Der Prozeß dauerte drei Wochen. Selbstverständlich wird bei solchen Prozessen auch immer sehr viel schmutzige Wäsche gewaschen, aber Sullivan bemühte sich auf Markhams Vorschlag hin, private Angelegenheiten unschuldiger Personen, die durch irgendeinen Zufall in den Sog dieses Verbrechens geraten waren, dem Gerichtsaal fernzuhalten. Colonel Ostrander konnte jedoch Markham nie verzeihen, daß ihn dieser nicht als Zeugen benannt hatte.

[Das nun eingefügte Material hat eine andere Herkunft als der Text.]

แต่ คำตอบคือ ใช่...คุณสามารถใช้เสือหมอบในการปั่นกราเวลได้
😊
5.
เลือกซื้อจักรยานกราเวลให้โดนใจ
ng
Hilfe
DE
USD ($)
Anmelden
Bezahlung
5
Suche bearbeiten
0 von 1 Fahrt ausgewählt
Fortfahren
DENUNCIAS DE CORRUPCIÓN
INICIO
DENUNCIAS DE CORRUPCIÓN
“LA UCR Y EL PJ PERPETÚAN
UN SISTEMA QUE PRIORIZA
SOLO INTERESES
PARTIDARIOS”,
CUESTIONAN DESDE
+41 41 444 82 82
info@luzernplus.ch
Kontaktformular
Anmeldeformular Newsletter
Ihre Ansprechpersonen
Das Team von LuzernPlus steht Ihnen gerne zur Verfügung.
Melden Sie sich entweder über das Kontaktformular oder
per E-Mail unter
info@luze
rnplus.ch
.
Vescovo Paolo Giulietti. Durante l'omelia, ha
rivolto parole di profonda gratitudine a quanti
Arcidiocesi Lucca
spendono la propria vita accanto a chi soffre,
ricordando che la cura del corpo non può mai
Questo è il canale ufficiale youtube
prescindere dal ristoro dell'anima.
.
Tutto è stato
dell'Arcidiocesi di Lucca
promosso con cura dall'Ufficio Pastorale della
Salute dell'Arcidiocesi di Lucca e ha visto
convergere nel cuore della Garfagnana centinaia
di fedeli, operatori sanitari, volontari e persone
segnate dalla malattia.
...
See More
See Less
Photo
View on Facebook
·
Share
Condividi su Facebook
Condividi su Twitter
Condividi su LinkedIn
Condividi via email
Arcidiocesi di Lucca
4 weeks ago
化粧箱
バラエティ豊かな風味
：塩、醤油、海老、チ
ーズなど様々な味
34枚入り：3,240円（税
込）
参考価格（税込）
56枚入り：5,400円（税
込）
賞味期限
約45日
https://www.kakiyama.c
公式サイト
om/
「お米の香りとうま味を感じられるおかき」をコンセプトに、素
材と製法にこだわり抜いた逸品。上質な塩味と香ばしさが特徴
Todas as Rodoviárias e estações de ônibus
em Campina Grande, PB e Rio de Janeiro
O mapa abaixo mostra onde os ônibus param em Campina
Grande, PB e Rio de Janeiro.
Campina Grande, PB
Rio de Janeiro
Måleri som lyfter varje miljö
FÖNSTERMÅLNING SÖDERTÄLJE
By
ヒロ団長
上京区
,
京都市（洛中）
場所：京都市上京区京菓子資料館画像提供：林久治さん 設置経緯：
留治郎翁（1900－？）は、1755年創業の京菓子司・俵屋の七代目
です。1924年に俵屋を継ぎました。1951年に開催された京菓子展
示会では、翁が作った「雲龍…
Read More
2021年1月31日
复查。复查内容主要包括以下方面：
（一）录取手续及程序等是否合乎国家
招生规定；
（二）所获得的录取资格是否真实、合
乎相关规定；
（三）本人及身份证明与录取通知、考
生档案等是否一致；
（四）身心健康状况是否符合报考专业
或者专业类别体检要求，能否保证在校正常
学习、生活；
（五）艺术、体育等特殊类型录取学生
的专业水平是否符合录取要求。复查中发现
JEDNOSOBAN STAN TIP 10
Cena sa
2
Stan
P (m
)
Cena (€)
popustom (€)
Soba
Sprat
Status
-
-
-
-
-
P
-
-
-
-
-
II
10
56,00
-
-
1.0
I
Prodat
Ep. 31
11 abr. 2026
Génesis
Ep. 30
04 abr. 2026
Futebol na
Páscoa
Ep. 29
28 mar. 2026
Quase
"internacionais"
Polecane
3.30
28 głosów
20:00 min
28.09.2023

Während der letzten Prozeßwoche trat Miß Muriel St. Clair als Star in einer Broadway-Inszenierung auf, die nahezu zwei Jahre lang sehr erfolgreich lief. Inzwischen hatte sie den ritterlichen Captain Leacock geheiratet, mit dem sie sehr glücklich zu sein scheint.

Pfyfe ist noch immer verheiratet und so elegant wie immer. Er riecht auch noch so gut wie damals. Er kommt regelmäßig nach New York, obwohl sein ›guter, alter Alvin‹ nicht mehr da ist. Ich habe ihn sogar einige Male zusammen mit Mrs. Banning gesehen. Diese Frau werde ich immer gernhaben. Pfyfe brachte irgendwie die zehntausend Dollar auf – wie ihm das gelang, kann ich nicht einmal ahnen – und verlangte die Rückgabe ihres Schmuckes. Über das Besitzrecht daran wurde im Prozeß nicht gestritten, worüber ich recht froh war.

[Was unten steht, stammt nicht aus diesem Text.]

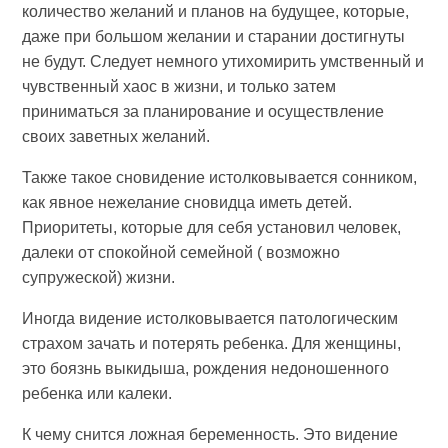
количество желаний и планов на будущее, которые,
даже при большом желании и старании достигнуты
не будут. Следует немного утихомирить умственный и
чувственный хаос в жизни, и только затем
приниматься за планирование и осуществление
своих заветных желаний.
Также такое сновидение истолковывается сонником,
как явное нежелание сновидца иметь детей.
Приоритеты, которые для себя установил человек,
далеки от спокойной семейной ( возможно
супружеской) жизни.
Иногда видение истолковывается патологическим
страхом зачать и потерять ребенка. Для женщины,
это боязнь выкидыша, рождения недоношенного
ребенка или калеки.
К чему снится ложная беременность. Это видение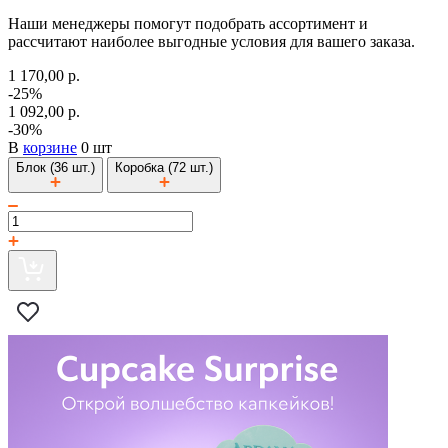
Наши менеджеры помогут подобрать ассортимент и
рассчитают наиболее выгодные условия для вашего заказа.
1 170,00 р.
-25%
1 092,00 р.
-30%
В
корзине
0 шт
Блок (36 шт.)
Коробка (72 шт.)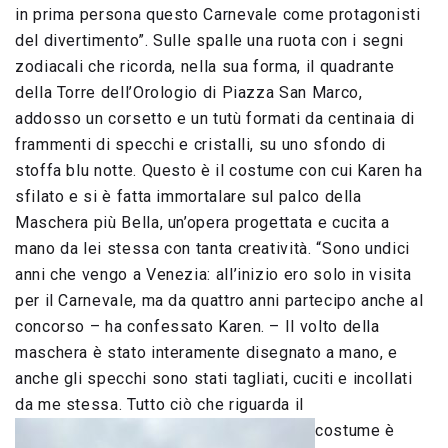
in prima persona questo Carnevale come protagonisti
del divertimento”. Sulle spalle una ruota con i segni
zodiacali che ricorda, nella sua forma, il quadrante
della Torre dell’Orologio di Piazza San Marco,
addosso un corsetto e un tutù formati da centinaia di
frammenti di specchi e cristalli, su uno sfondo di
stoffa blu notte. Questo è il costume con cui Karen ha
sfilato e si è fatta immortalare sul palco della
Maschera più Bella, un’opera progettata e cucita a
mano da lei stessa con tanta creatività. “Sono undici
anni che vengo a Venezia: all’inizio ero solo in visita
per il Carnevale, ma da quattro anni partecipo anche al
concorso – ha confessato Karen. – Il volto della
maschera è stato interamente disegnato a mano, e
anche gli specchi sono stati tagliati, cuciti e incollati
da me stessa. Tutto ciò che riguarda il
costume è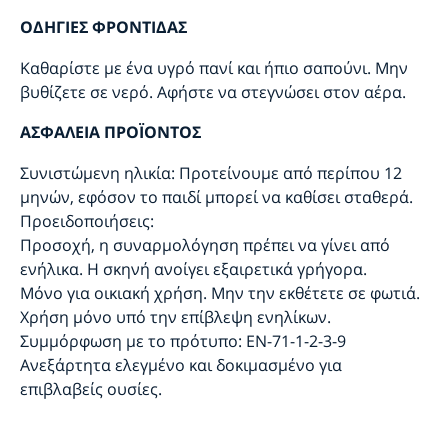
ΟΔΗΓΙΕΣ ΦΡΟΝΤΙΔΑΣ
Καθαρίστε με ένα υγρό πανί και ήπιο σαπούνι. Μην
βυθίζετε σε νερό. Αφήστε να στεγνώσει στον αέρα.
ΑΣΦΑΛΕΙΑ ΠΡΟΪΟΝΤΟΣ
Συνιστώμενη ηλικία: Προτείνουμε από περίπου 12
μηνών, εφόσον το παιδί μπορεί να καθίσει σταθερά.
Προειδοποιήσεις:
Προσοχή, η συναρμολόγηση πρέπει να γίνει από
ενήλικα. Η σκηνή ανοίγει εξαιρετικά γρήγορα.
Μόνο για οικιακή χρήση. Μην την εκθέτετε σε φωτιά.
Χρήση μόνο υπό την επίβλεψη ενηλίκων.
Συμμόρφωση με το πρότυπο: EN-71-1-2-3-9
Ανεξάρτητα ελεγμένο και δοκιμασμένο για
επιβλαβείς ουσίες.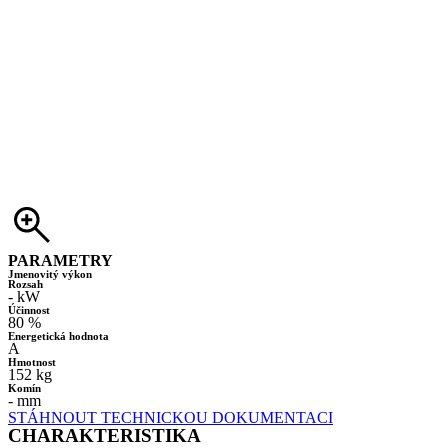
PARAMETRY
Jmenovitý výkon
Rozsah
- kW
Účinnost
80 %
Energetická hodnota
A
Hmotnost
152 kg
Komín
- mm
STÁHNOUT TECHNICKOU DOKUMENTACI
CHARAKTERISTIKA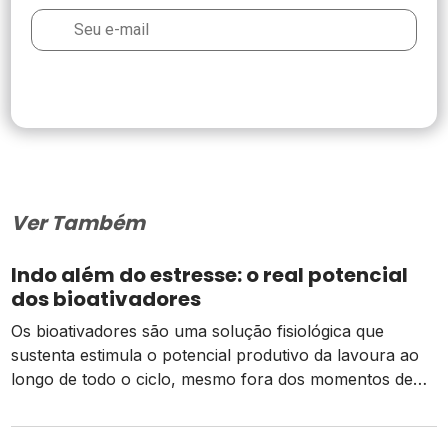
Ver Também
Indo além do estresse: o real potencial
dos bioativadores
Os bioativadores são uma solução fisiológica que
sustenta estimula o potencial produtivo da lavoura ao
longo de todo o ciclo, mesmo fora dos momentos de
estresse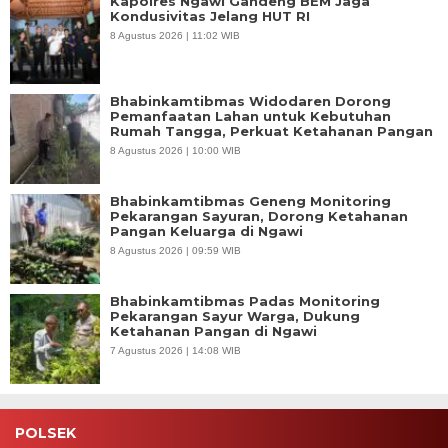
Kapolres Ngawi Gandeng BEM Jaga
Kondusivitas Jelang HUT RI
8 Agustus 2026 | 11:02 WIB
Bhabinkamtibmas Widodaren Dorong
Pemanfaatan Lahan untuk Kebutuhan
Rumah Tangga, Perkuat Ketahanan Pangan
8 Agustus 2026 | 10:00 WIB
Bhabinkamtibmas Geneng Monitoring
Pekarangan Sayuran, Dorong Ketahanan
Pangan Keluarga di Ngawi
8 Agustus 2026 | 09:59 WIB
Bhabinkamtibmas Padas Monitoring
Pekarangan Sayur Warga, Dukung
Ketahanan Pangan di Ngawi
7 Agustus 2026 | 14:08 WIB
POLSEK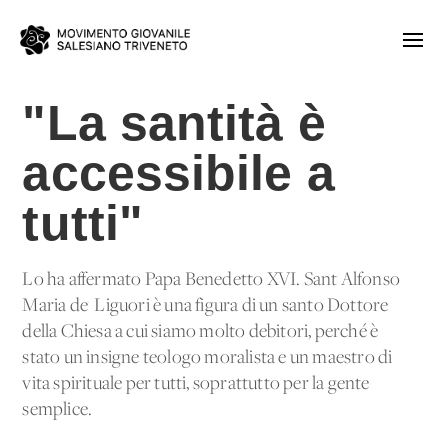
"La santità è
accessibile a
tutti"
Lo ha affermato Papa Benedetto XVI. Sant'Alfonso
Maria de' Liguori è una figura di un santo Dottore
della Chiesa a cui siamo molto debitori, perché è
stato un insigne teologo moralista e un maestro di
vita spirituale per tutti, soprattutto per la gente
semplice.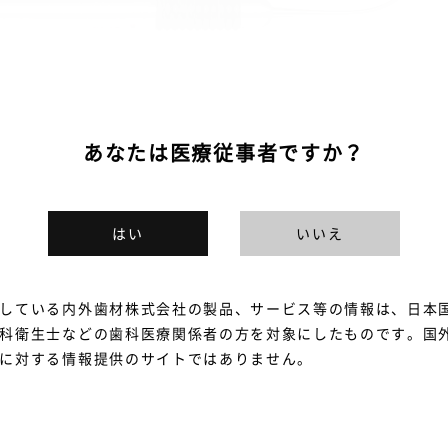
あなたは医療従事者ですか？
はい
いいえ
している内外歯材株式会社の製品、サービス等の情報は、日本
科衛生士などの歯科医療関係者の方を対象にしたものです。国
に対する情報提供のサイトではありません。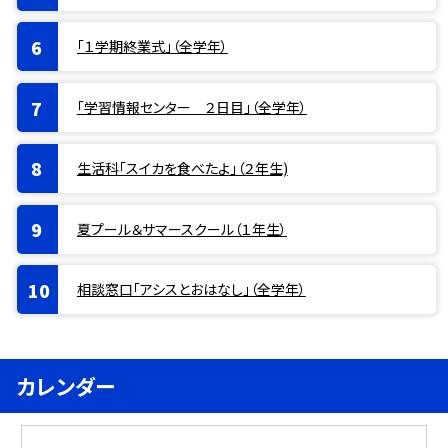
「１学期終業式」（全学年）
「学習情報センター ２日目」（全学年）
生活科「スイカを食べたよ」（２年生)
夏プール＆サマースクール（１年生）
相談窓口「アシスとおはなし」（全学年）
カレンダー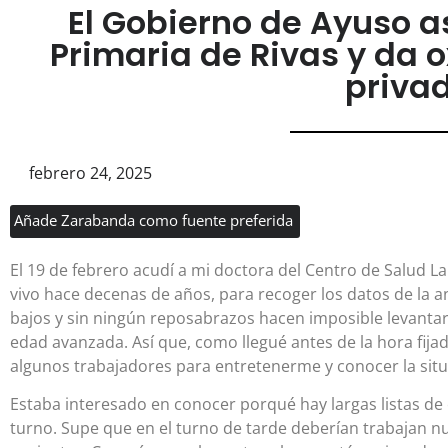
El Gobierno de Ayuso as
Primaria de Rivas y da 
priva
febrero 24, 2025
Añade Zarabanda como fuente preferida
El 19 de febrero acudí a mi doctora del Centro de Salud La
vivo hace decenas de años, para recoger los datos de la an
bajos y sin ningún reposabrazos hacen imposible levantar
edad avanzada. Así que, como llegué antes de la hora fija
algunos trabajadores para entretenerme y conocer la situ
Estaba interesado en conocer porqué hay largas listas de 
turno. Supe que en el turno de tarde deberían trabajan n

Am Abend jenes Tages, an dem das Urteil gegen Major Benson verkündet wurde, saß ich mit Vance und Markham im Club. Wir hatten zusammen zu Abend gegessen, aber mit keinem Wort hatten wir die Ereignisse der letzten Wochen und Monate gestreift. Später bemerkte ich jedoch ein ironisches Lächeln um Vances Mund.

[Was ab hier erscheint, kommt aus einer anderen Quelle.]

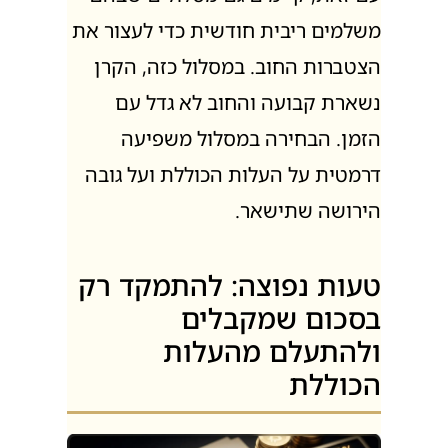
משלמים ריבית חודשית כדי לעצור את
הצטברות החוב. במסלול כזה, הקרן
נשארת קבועה והחוב לא גדל עם
הזמן. הבחירה במסלול משפיעה
דרמטית על העלות הכוללת ועל גובה
הירושה שתישאר.
טעות נפוצה: להתמקד רק
בסכום שמקבלים
ולהתעלם מהעלות
הכוללת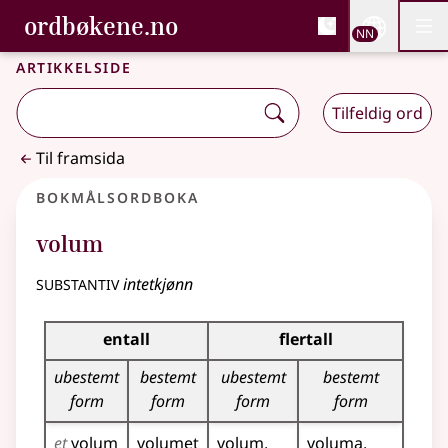
, Bokmålsordboka og N
ordbøkene.no
Nettsi
NN
Men
Gå til hovudinnhald
Tilgjenge
Bokmålsordboka og Nynorskordboka
Artikkelside
Tilfeldig ord
Til framsida
Bokmålsordboka
volum
substantiv
intetkjønn
Bøyingstabell for dette substantivet
entall
flertall
ubestemt
bestemt
ubestemt
bestemt
form
form
form
form
et
volum
volumet
volum
voluma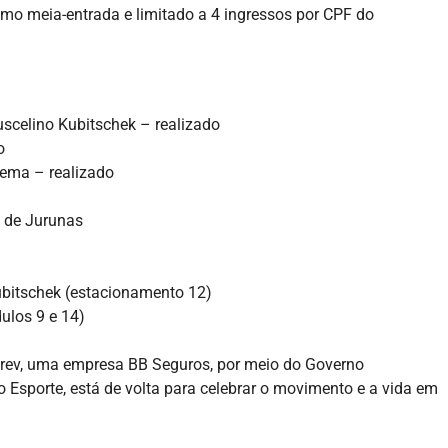
mo meia-entrada e limitado a 4 ingressos por CPF do
scelino Kubitschek – realizado
o
cema – realizado
 de Jurunas
ubitschek (estacionamento 12)
ulos 9 e 14)
prev, uma empresa BB Seguros, por meio do Governo
ao Esporte, está de volta para celebrar o movimento e a vida em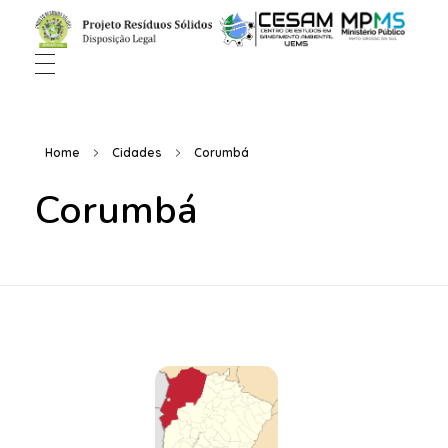
Home
Cidades
Corumbá
Corumbá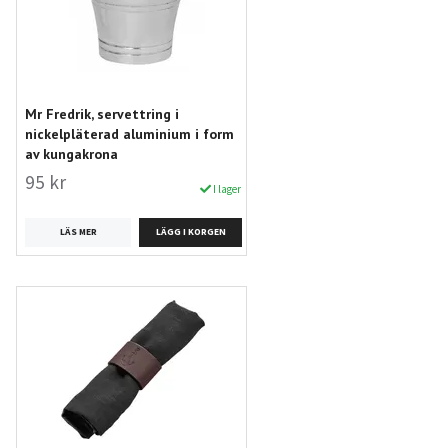
Mr Fredrik, servettring i
nickelpläterad aluminium i form
av kungakrona
95 kr
I lager
LÄS MER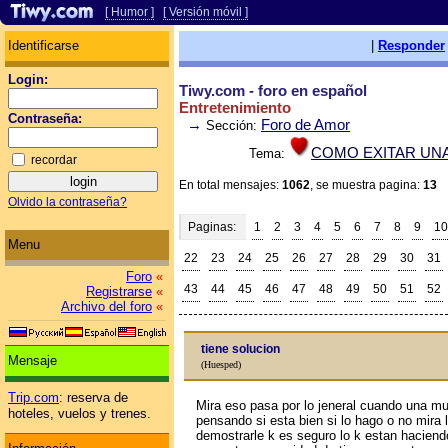
[ Humor ]
[ Versión móvil ]
Identificarse
|
Responder
Login:
Tiwy.com - foro en español
Entretenimiento
Contraseña:
→
Foro de Amor
Sección:
COMO EXITAR UN
Tema:
recordar
En total mensajes:
1062
, se muestra pagina:
13
Olvido la contraseña?
Paginas:
1
2
3
4
5
6
7
8
9
10
Menu
22
23
24
25
26
27
28
29
30
31
Foro
«
43
44
45
46
47
48
49
50
51
52
Registrarse
«
Archivo del foro
«
tiene solucion
Mensaje
(Huesped)
Trip.com
: reserva de
Mira eso pasa por lo jeneral cuando una mu
hoteles, vuelos y trenes.
pensando si esta bien si lo hago o no mira l
demostrarle k es seguro lo k estan haciend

»Markham«, sagte er, »ich muß schon feststellen, daß dies ein groteskes Schauspiel war. Verstehst du, der richtige, der durchschlagende Beweis wurde überhaupt nicht erwähnt. Benson wurde verurteilt auf Grund von Indizien, Unterstellungen, Annahmen, Mutmaßungen und Schlüssen. Gott möge dem unschuldigen Mann helfen, der unabsichtlich in eine Grube juristischer Löwen fällt.«

Markham nickte ernst – sehr zu meiner Überraschung. »Ja. Hätte aber Sullivan versucht, eine Verurteilung auf Grund deiner sogenannten psychologischen Theorien zu erreichen, dann hätte man ihn als Irren in die Wüste geschickt.«

»Zweifellos«, seufzte Vance. »Ihr Erleuchteten der Gerichtsbarkeit hättet ja nichts zu tun, wenn ihr euer Geschäft auf intelligente Art wahrnehmen wolltet.«

»Theoretisch sind deine Theorien absolut klar«, erwiderte Markham nach einer langen Pause. »Ich fürchte nur, ich habe allzu lange mit materiellen Beweisen zu tun gehabt, als daß ich sie zugunsten von psychologischen und intelligenten Überlegungen aufgeben könnte. Aber ich würde mich recht gern um Hilfe an dich wenden, wenn mich in Zukunft meine gesetzlichen Beweise im Stich lassen sollten. Darf ich?«

»Na, weißt du, alter Knabe, ich stehe dir doch immer zur Verfügung«, versicherte ihm Vance. »Ich stelle mir allerdings vor, daß du meine Hilfe dann besonders dringend brauchst, wenn dich deine Beweise unwiderstehlich zu deinem Opfer ziehen. Stimmt's?«

Diese Bemerkung war als gutmütige Anspielung gedacht. Sie stellte sich nicht sehr viel später als Prophezeiung heraus.